A Proposal for a replication tier for WADI.
-------------------------------------------

When to replicate:
------------------

(1). After each mutative session method invocation (except
setLastAccessedTime()).

Modifiers:
 mode=sync/async
 safe-distance=local-queue/network/remote-queue/remote-invocation
 granularity=invocation

Features:
 most immediate point at which change can be notified.
 no batching - many small changes will be replicated
 highest cost/highest accuracy
 object identity is per-attribute

Problems:
 assumes that objects being passed in and out of session are not being written by other app threads (can we make this assumption?)


(2). At end of each request.

Modifiers:
 mode=ditto
 safe-distance=ditto
 granularity=batched-invocation, whole-session, diff?

Features:
 object identity will be either per-attribute (batched-invocation) or per-session (whole-session/diff?)
 a reasonable point at which to backup

Problems:

 to maintain consistent semantics we would have to break spec and
 serialise requests - this could be done by taking a write-lock for
 period of request instead of a read-lock. It may be possible to avoid
 the need for request serialisation if mode=batched-invocation by only
 replicating changes that have happened on this request thread,
 however session mutations performed by app-spawned threads will need
 to be taken into account.

(3). At end of request group.

 mode=ditto
 safe-distance=ditto
 granularity=batched-invocation, whole-session, diff?

Features:
 object identity will be either per-attribute (batched-invocation) or per-session (whole-session/diff?)
 a consistant point at which to backup

Problems:

 this may be a little too infrequest for some users, but is a pretty
 good compromise. Each request attempt(-1)-s to get a write lock at
 the end of its request, overlapping this with releasing its
 read-lock. REPLICATION_PRIORITY should become top priority. If if
 gets it the we know that there are no other readers and we can
 replicate.



Having decided when, what (granularity) and with what level of safety
(mode/safe-distance) to replicate.
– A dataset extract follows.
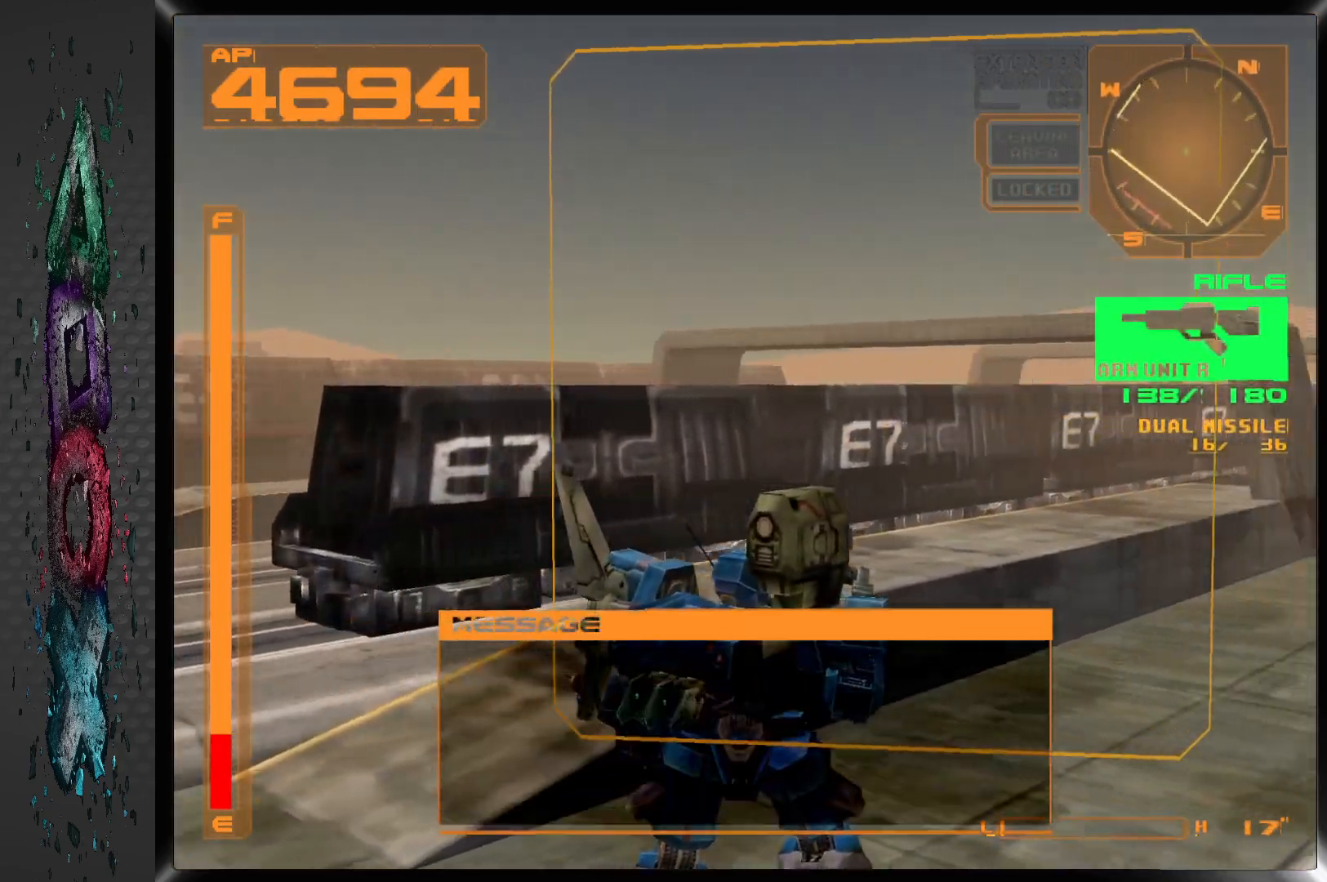
{"dt_ms": 500, "buttons": [], "left_stick": "center", "right_stick": "center", "events": [[300, "DPAD_RIGHT", "up"]]}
We can now see how aspects, filter
and manager might interact to send replication messages encapsulating
session change.

To whom to replicate?
---------------------

Each node needs to hold a model of every other node in the
cluster. Each node will contain a list of attributes. Some of these
will be deploy-time - e.g. ip-address, subnet, power-supply, room,
building etc. Some of them will be dynamic e.g. free-mem,
no-of-sessions-carried, no-of-rthreads-free etc...

These attributes need to be user define/calculable and updated at a
configurable interval.

The user defines a stack of weightings factors that are combined into
a single factor that is used as a Comparator to resort the set of
nodes ach time an update comes in.

The node uses this sorted list of nodes to decide which nodes to use
as buddies for the next session created.

The list is filtered so that work is distributed over a number of high
value nodes rather than only the highest - to avoid storming single
high-weighted nodes to death.

The session may have to carry a serialisable reference to its buddy
group, so that, no matter where it travels it knows to whom to
replicate.

If a session tries to migrate onto a peer holding its buddy, it should
be possible to sync them then promote the buddy to primary and demote
the primary to buddy.

A buddygroup will be a cluster managed resource. If a buddy is lost it
will be replaced with another. - this needs more thought - perhaps we
need buckets here, otherwise we will get session aggregation when
nodes fail and some nodes will end up

sessions will listen to buddygroups. if a buddy is lost from the group
they get an event and choose a replacement.